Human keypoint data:
+++++

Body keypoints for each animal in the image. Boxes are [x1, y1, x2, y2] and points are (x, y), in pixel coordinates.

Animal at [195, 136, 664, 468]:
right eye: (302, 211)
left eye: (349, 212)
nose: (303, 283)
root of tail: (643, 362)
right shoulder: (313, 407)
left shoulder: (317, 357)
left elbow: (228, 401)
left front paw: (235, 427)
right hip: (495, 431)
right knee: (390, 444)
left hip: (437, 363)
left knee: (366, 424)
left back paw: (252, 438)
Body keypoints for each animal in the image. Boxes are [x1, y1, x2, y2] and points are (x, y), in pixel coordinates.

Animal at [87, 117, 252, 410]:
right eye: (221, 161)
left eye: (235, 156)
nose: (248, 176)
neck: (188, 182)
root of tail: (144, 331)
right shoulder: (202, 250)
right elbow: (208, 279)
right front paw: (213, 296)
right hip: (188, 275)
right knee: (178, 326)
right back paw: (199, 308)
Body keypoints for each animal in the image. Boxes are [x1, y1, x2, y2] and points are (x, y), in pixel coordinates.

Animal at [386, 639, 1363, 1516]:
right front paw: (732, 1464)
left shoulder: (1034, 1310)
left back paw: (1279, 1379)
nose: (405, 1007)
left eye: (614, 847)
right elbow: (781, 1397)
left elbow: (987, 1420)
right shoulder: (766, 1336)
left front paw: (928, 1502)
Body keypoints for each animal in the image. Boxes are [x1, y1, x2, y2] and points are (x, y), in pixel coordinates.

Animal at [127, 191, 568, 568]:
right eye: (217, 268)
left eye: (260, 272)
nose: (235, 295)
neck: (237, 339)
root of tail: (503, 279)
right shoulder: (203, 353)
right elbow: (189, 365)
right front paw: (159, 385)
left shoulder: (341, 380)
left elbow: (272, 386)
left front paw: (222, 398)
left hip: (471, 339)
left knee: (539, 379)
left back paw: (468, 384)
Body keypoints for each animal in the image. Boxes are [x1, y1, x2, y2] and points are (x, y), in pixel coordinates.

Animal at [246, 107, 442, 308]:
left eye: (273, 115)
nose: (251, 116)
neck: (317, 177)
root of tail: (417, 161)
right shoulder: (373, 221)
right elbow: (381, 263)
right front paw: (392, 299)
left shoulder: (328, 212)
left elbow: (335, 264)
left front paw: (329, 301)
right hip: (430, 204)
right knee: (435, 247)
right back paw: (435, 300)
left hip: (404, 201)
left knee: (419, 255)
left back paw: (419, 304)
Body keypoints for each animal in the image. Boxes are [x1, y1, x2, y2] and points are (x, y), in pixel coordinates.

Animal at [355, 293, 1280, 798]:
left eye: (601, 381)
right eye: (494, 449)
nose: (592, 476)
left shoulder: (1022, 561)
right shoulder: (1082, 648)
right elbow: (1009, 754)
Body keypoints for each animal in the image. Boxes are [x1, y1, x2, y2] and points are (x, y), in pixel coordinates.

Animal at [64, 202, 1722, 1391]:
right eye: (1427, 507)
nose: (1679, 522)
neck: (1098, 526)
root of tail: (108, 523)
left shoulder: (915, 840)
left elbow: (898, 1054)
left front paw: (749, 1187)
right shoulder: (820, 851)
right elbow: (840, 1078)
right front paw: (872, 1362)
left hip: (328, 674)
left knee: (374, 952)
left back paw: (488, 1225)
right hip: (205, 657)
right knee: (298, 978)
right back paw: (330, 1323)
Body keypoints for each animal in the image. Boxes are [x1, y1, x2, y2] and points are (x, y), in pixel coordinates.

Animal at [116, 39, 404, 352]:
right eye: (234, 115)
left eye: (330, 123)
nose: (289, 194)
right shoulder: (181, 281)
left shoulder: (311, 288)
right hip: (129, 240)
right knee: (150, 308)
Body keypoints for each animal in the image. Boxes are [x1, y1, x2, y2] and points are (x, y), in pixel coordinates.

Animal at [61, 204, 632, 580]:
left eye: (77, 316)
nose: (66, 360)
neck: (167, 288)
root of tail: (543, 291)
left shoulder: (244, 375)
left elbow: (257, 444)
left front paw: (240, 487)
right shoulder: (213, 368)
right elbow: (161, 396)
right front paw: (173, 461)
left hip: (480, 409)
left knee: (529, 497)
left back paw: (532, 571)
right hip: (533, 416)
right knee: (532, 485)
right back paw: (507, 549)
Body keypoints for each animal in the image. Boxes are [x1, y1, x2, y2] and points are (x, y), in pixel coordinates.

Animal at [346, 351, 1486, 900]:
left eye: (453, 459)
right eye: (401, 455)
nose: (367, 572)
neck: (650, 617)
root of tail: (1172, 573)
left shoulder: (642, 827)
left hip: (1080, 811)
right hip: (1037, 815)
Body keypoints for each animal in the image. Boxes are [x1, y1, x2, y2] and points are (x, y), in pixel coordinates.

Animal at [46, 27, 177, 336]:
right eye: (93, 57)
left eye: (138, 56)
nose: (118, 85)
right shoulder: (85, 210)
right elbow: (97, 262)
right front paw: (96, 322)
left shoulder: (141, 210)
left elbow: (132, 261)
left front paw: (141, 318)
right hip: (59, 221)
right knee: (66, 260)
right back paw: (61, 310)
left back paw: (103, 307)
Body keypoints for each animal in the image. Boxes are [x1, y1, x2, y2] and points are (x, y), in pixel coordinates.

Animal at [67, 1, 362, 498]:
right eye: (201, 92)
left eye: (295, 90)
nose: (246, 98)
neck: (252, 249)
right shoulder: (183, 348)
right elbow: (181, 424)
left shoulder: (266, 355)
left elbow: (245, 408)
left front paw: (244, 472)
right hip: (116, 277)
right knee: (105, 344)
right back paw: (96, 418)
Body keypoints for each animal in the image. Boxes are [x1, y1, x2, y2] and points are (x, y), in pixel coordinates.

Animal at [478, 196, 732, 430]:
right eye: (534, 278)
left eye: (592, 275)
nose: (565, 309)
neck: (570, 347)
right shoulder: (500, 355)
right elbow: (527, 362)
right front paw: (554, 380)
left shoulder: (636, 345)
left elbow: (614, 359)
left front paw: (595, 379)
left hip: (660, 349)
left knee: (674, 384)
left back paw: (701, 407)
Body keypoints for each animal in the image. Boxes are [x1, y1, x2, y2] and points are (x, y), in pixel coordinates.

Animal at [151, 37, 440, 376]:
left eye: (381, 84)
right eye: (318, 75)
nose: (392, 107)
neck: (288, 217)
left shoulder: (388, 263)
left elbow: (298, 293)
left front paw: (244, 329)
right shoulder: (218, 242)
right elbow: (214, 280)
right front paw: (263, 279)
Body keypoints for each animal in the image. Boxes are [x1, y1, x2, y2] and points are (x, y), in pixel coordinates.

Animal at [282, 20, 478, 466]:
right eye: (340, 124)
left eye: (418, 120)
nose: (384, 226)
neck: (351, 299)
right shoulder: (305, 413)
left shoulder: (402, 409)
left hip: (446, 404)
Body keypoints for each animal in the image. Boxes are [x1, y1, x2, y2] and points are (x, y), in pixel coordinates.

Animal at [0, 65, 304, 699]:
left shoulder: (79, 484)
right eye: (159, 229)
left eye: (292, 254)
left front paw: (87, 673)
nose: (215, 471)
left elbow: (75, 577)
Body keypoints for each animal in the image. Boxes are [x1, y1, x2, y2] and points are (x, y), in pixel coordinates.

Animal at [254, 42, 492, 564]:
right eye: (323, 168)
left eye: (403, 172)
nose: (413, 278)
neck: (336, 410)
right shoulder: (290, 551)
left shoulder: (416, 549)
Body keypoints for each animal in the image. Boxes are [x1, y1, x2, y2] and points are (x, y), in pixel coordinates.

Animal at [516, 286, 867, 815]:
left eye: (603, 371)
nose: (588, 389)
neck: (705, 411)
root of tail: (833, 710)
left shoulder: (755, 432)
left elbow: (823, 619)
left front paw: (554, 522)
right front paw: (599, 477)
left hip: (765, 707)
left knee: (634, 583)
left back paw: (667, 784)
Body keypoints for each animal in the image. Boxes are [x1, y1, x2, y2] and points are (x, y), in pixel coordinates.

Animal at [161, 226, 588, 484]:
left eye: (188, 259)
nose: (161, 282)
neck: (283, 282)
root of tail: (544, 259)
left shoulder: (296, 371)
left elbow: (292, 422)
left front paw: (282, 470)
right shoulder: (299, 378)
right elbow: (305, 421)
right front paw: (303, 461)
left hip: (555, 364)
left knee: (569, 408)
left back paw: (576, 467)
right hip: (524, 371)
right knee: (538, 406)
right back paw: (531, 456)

+++++

## Action item
From the records above, print exactly the lines that run from the line with "left back paw: (468, 384)" to the line with "right eye: (1427, 507)", inclusive.

## Response
left back paw: (468, 384)
Body keypoints for each animal in the image. Boxes are [x1, y1, x2, y2] and points are (x, y), in pixel coordinates.

Animal at [246, 107, 442, 308]:
left eye: (273, 115)
nose: (251, 116)
neck: (317, 177)
root of tail: (417, 161)
right shoulder: (373, 221)
right elbow: (381, 263)
right front paw: (392, 299)
left shoulder: (328, 212)
left elbow: (335, 264)
left front paw: (329, 301)
right hip: (430, 204)
right knee: (435, 247)
right back paw: (435, 300)
left hip: (404, 201)
left knee: (419, 255)
left back paw: (419, 304)
Body keypoints for each animal in the image. Boxes are [x1, y1, x2, y2] and points are (x, y), in pixel coordinates.

Animal at [355, 293, 1280, 798]:
left eye: (601, 381)
right eye: (494, 449)
nose: (592, 476)
left shoulder: (1022, 561)
right shoulder: (1082, 648)
right elbow: (1009, 754)
Body keypoints for each animal in the image. Boxes are [x1, y1, x2, y2] and points are (x, y), in pixel coordinates.

Animal at [64, 202, 1722, 1391]:
right eye: (1427, 507)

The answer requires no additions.